By Steve Sailer
03/02/2012
Via Roger Clegg and Discriminations, I see this interesting interview by the president of Columbia U., Lee Bollinger, who was the named defendant in the Grutter and Gratz affirmative action cases of 2003, of Attorney General Eric Holder Jr. As you'll recall, Sandra Day O'Connor’s majority opinion seemed to put some sort of 25-year timeline on affirmative action, but the Attorney General is having none of that:
One of Bollinger’s questions concerned the United States Supreme Court’s decision earlier this week to reconsider affirmative action. Bollinger was involved in defending affirmative action when the court declared it constitutional in a landmark 2003 case, and he said on Thursday that the court’s decision to revisit the issue is “ominous.”
Holder expressed support for affirmative action, saying that he “can’t actually imagine a time in which the need for more diversity would ever cease.”
“Affirmative action has been an issue since segregation practices,” Holder said. “The question is not when does it end, but when does it begin … When do people of color truly get the benefits to which they are entitled?”

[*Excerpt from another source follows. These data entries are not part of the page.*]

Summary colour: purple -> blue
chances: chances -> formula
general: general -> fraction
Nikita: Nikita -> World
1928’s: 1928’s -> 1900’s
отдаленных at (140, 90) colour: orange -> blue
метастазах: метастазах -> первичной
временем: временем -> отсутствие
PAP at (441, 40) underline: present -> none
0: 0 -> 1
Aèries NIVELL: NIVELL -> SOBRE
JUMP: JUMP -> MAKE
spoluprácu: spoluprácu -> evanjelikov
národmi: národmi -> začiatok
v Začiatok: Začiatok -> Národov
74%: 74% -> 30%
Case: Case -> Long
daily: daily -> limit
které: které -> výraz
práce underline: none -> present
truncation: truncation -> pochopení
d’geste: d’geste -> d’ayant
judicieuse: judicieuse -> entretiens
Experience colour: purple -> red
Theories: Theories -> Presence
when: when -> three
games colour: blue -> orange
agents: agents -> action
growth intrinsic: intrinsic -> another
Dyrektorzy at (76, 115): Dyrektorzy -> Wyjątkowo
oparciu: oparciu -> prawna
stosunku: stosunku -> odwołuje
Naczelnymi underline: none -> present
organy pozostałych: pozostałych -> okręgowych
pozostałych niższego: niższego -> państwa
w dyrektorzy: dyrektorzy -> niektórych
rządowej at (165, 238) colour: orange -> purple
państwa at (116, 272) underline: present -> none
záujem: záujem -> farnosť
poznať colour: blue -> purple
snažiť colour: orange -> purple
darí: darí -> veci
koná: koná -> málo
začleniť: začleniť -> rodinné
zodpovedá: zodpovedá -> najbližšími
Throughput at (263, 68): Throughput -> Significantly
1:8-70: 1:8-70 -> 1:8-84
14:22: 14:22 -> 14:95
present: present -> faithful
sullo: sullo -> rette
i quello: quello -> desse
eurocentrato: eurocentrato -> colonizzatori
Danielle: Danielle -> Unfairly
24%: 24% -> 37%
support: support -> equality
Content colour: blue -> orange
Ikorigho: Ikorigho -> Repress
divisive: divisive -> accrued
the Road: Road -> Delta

As you'll also recall, the justification given for affirmative action in the majority opinion was not compensation for the historic effects of slavery and Jim Crow, but the benefits that white students gain from "diversity," from the free-wheeling, wide-open, politically incorrect intellectual atmosphere fostered on campus by letting in some students because of their racial/ethnic backgrounds. But, in the Attorney General’s view, diversity is about people of color getting benefits. And we have not yet begun to fight!